* Testo di partenza *
+===+
Il Papa è arrivato al Palazzo di Vetro dopo tre giorni trascorsi a Washington. A gennaio del 2009 si celebreranno i 25 anni di relazioni diplomatiche formali fra Vaticano e Usa e i media, sia italiani che internazionali, hanno evidenziato i buoni rapporti fra George W. Bush e Benedetto XVI. Esiste un’amicizia personale fra il pontefice e il presidente?
Non solo esiste, ma la loro relazione non è mai stata così forte. Bush è andato ad accoglierlo personalmente all’aeroporto proprio per rimarcare questo punto, non lo ha fatto con nessun altro capo di Stato. Io c’ero. E ho sentito le parole del presidente quando, rivolgendosi al suo seguito, ha detto: «Qualcuno mi chiede perché sono venuto in aeroporto, ma la riposta è semplice: è la personalità religiosa più importante del mondo».
La risposta non ha tuttavia messo a tacere le critiche mosse per una visita organizzata nel pieno di una campagna elettorale...
Il Papa è venuto a New York su invito delle Nazioni Unite, e a Washington per celebrare l’anniversario della fondazione della prima diocesi americana negli Stati Uniti. L’incontro con Bush è figlio dell’ottima conversazione che i due ebbero a Roma nel corso dell’ultima visita del presidente e poggia senza meno sull’amicizia che si è sviluppata fra i due uomini. Non ci sono retropensieri di carattere politico, ma solo dei solidi legami fra i due Stati.
Cosa costruiranno insieme?
Da questo vertice si esce con una lettera di intenti che riguarda soprattutto il Medio Oriente. Posso dire con certezza che i due lavoreranno assieme nel corso del prossimo anno per far fare un passo avanti al processo di pace. So che sembra impossibile viste le frizioni in atto, ma il presidente nutre molte speranze di poter arrivare a una soluzione prima della fine del suo mandato, nel gennaio 2009. E si impegnerà affinché la Santa Sede intervenga in merito, soprattutto sulle questioni che attengono a Gerusalemme.
Questa forte alleanza è relativa anche all’Iraq? Possiamo dire superate le divergenze che proprio cinque anni fa, al momento dell’invasione, si crearono fra Vaticano e Casa Bianca?
Nessuno dei due è andato a rivangare o a ridiscutere il passato e ciò che li aveva divisi. Oggi, entrambi, sono concentrati sul presente. Questo significa medesima tensione a rafforzare la morale globale contro il terrorismo, specialmente quello che usa e manipola la religione, facendosene scudo. Sull’Iraq sono entrambi preoccupati, soprattutto per garantire un futuro al Paese in cui i cittadini di ogni confessione possano convivere pacificamente.
Il cattolicesimo americano è senz’altro uno dei più vitali al mondo, purtuttavia negli ultimi 40anni questo fervore è decisamente scemato. Recentemente un rapporto del Pew Forum on Religion & Public Life ha sottolineato che almeno un terzo della popolazione cattolica si è allontanata dalla Chiesa, che le suore sono passate da 180mila a 63mila e che migliaia di preti hanno abbandonato il loro ministero. La visita di Benedetto XVI era tesa anche a dare una sferzata al mondo cattolico?
+===+
* Estratti delle righe *
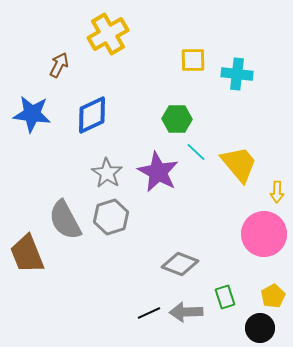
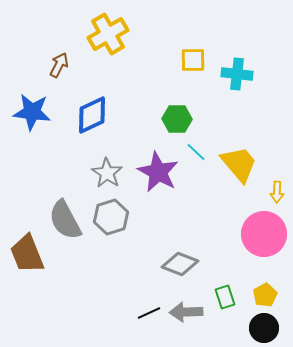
blue star: moved 2 px up
yellow pentagon: moved 8 px left, 1 px up
black circle: moved 4 px right
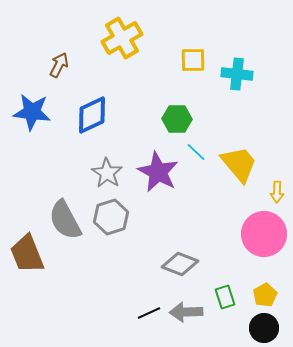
yellow cross: moved 14 px right, 4 px down
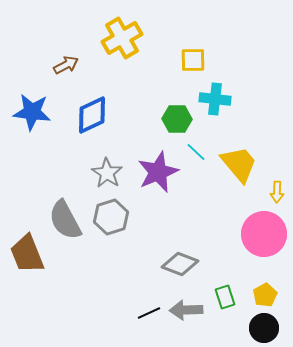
brown arrow: moved 7 px right; rotated 35 degrees clockwise
cyan cross: moved 22 px left, 25 px down
purple star: rotated 21 degrees clockwise
gray arrow: moved 2 px up
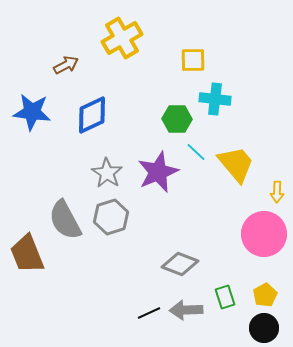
yellow trapezoid: moved 3 px left
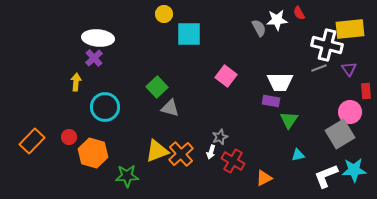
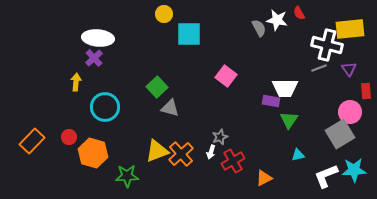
white star: rotated 15 degrees clockwise
white trapezoid: moved 5 px right, 6 px down
red cross: rotated 30 degrees clockwise
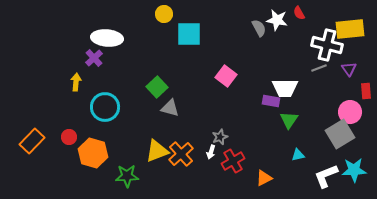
white ellipse: moved 9 px right
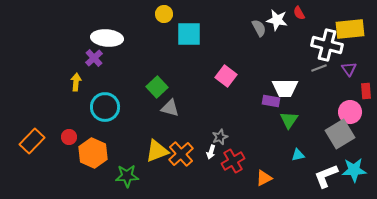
orange hexagon: rotated 8 degrees clockwise
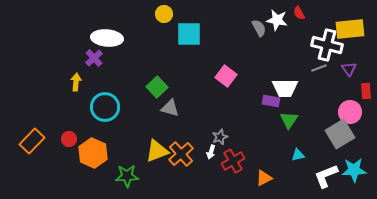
red circle: moved 2 px down
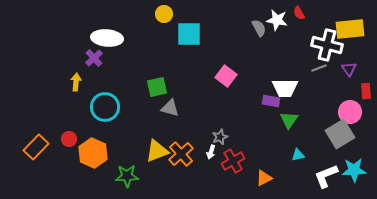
green square: rotated 30 degrees clockwise
orange rectangle: moved 4 px right, 6 px down
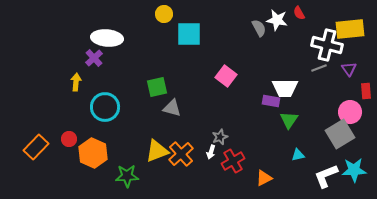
gray triangle: moved 2 px right
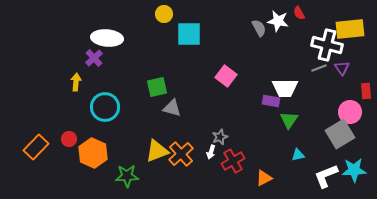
white star: moved 1 px right, 1 px down
purple triangle: moved 7 px left, 1 px up
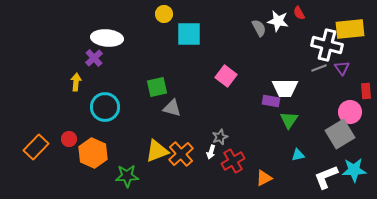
white L-shape: moved 1 px down
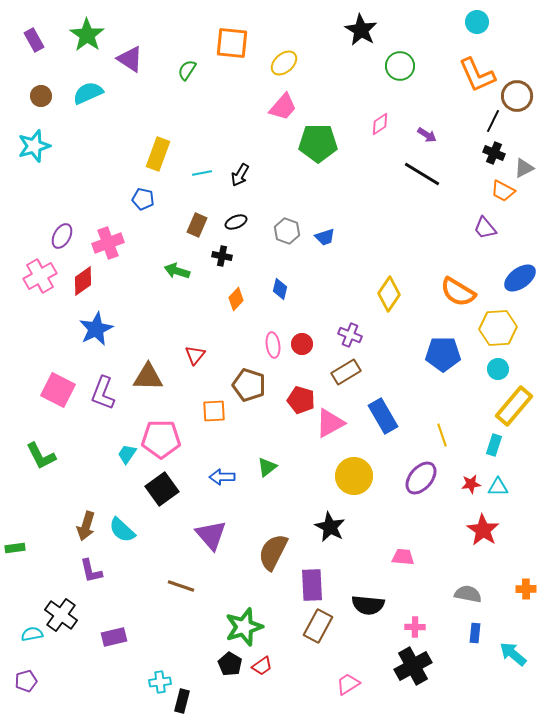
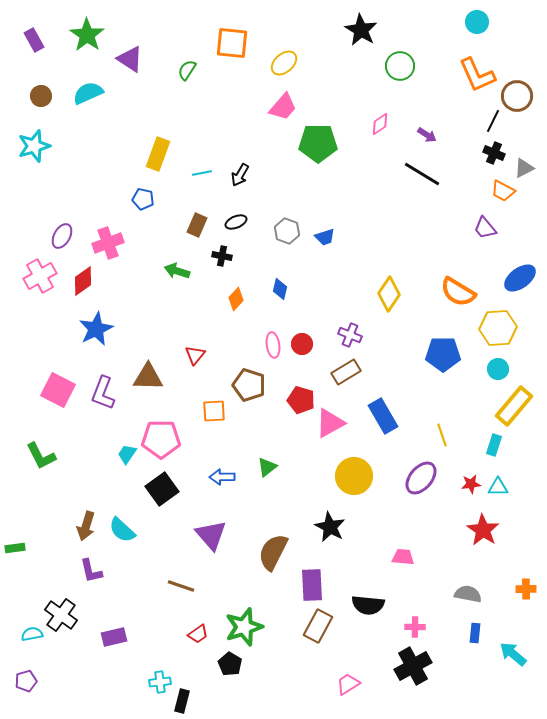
red trapezoid at (262, 666): moved 64 px left, 32 px up
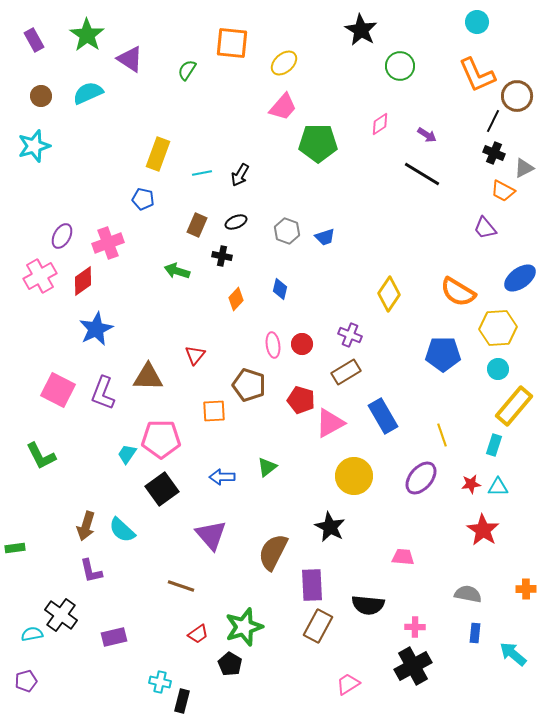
cyan cross at (160, 682): rotated 20 degrees clockwise
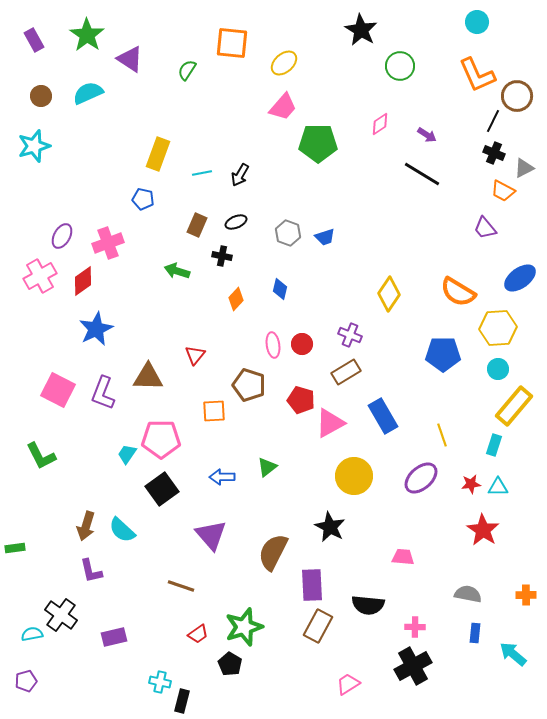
gray hexagon at (287, 231): moved 1 px right, 2 px down
purple ellipse at (421, 478): rotated 8 degrees clockwise
orange cross at (526, 589): moved 6 px down
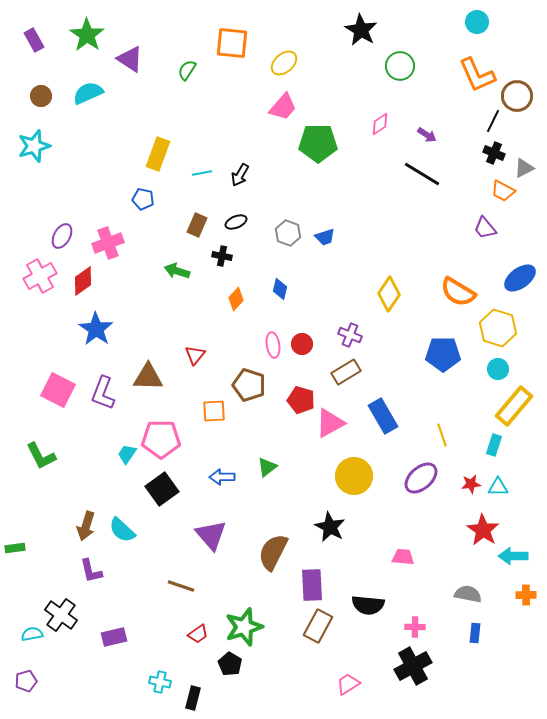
yellow hexagon at (498, 328): rotated 21 degrees clockwise
blue star at (96, 329): rotated 12 degrees counterclockwise
cyan arrow at (513, 654): moved 98 px up; rotated 40 degrees counterclockwise
black rectangle at (182, 701): moved 11 px right, 3 px up
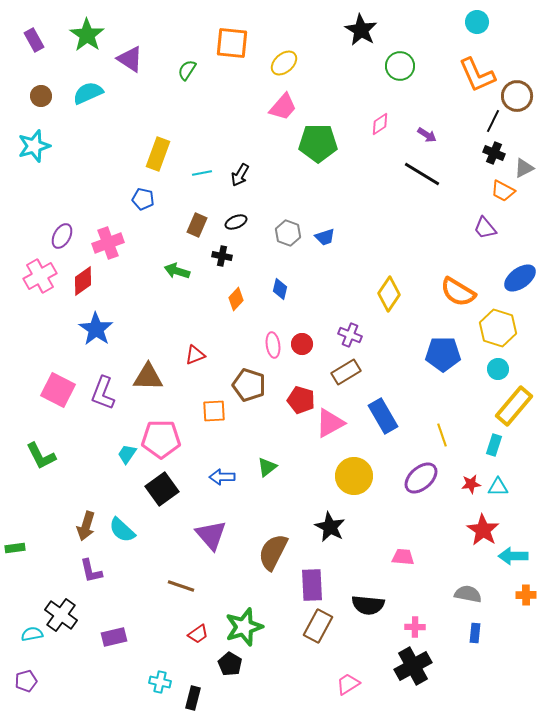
red triangle at (195, 355): rotated 30 degrees clockwise
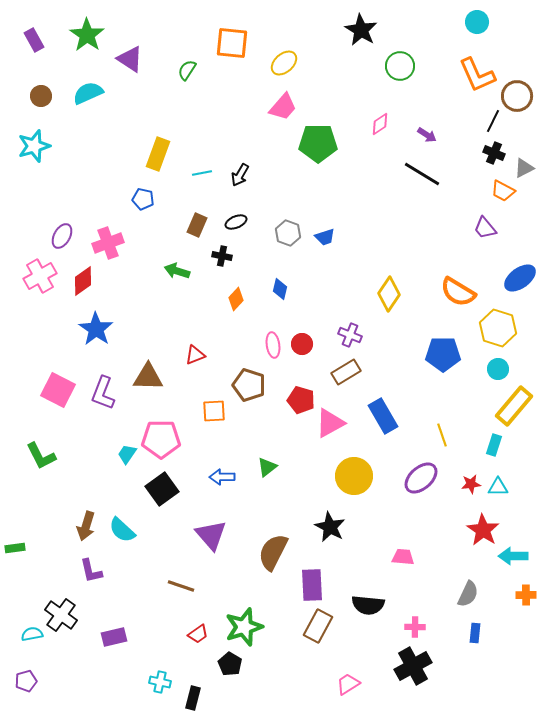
gray semicircle at (468, 594): rotated 104 degrees clockwise
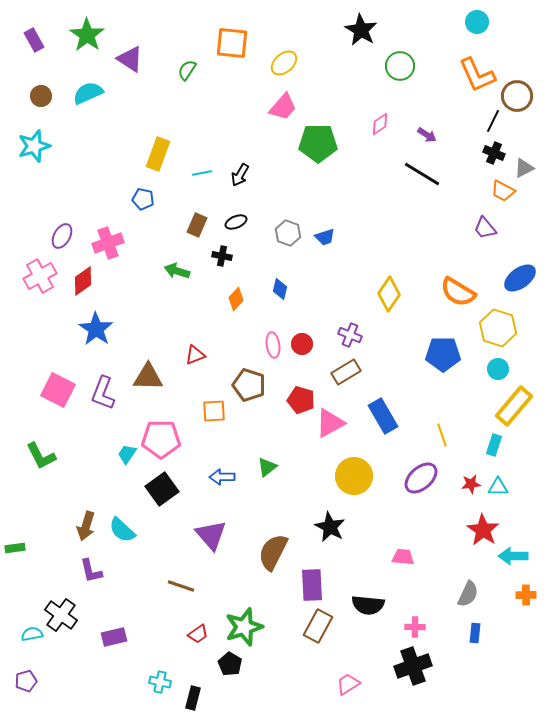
black cross at (413, 666): rotated 9 degrees clockwise
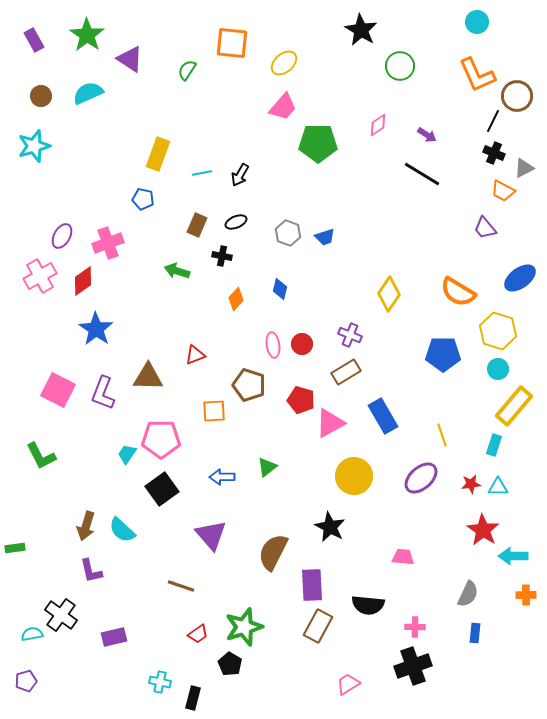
pink diamond at (380, 124): moved 2 px left, 1 px down
yellow hexagon at (498, 328): moved 3 px down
+===+
* Consegne dell'esercizio *
- a) Modifica la parte del testo di partenza che si apre con le parole contenenti "Il Papa è venuto" e si chiude con "i due Stati.", mettendo "ONU" al posto di "Nazioni Unite".
- b) Secondo il rapporto del Pew Forum on Religion & Public Life citato nel testo di partenza, da quante a quante suore si è passati?

* Risultati dell'esercizio *
- a)
Il Papa è venuto a New York su invito delle ONU, e a Washington per celebrare l’anniversario della fondazione della prima diocesi americana negli Stati Uniti. L’incontro con Bush è figlio dell’ottima conversazione che i due ebbero a Roma nel corso dell’ultima visita del presidente e poggia senza meno sull’amicizia che si è sviluppata fra i due uomini. Non ci sono retropensieri di carattere politico, ma solo dei solidi legami fra i due Stati.

- b) Da 180mila a 63mila.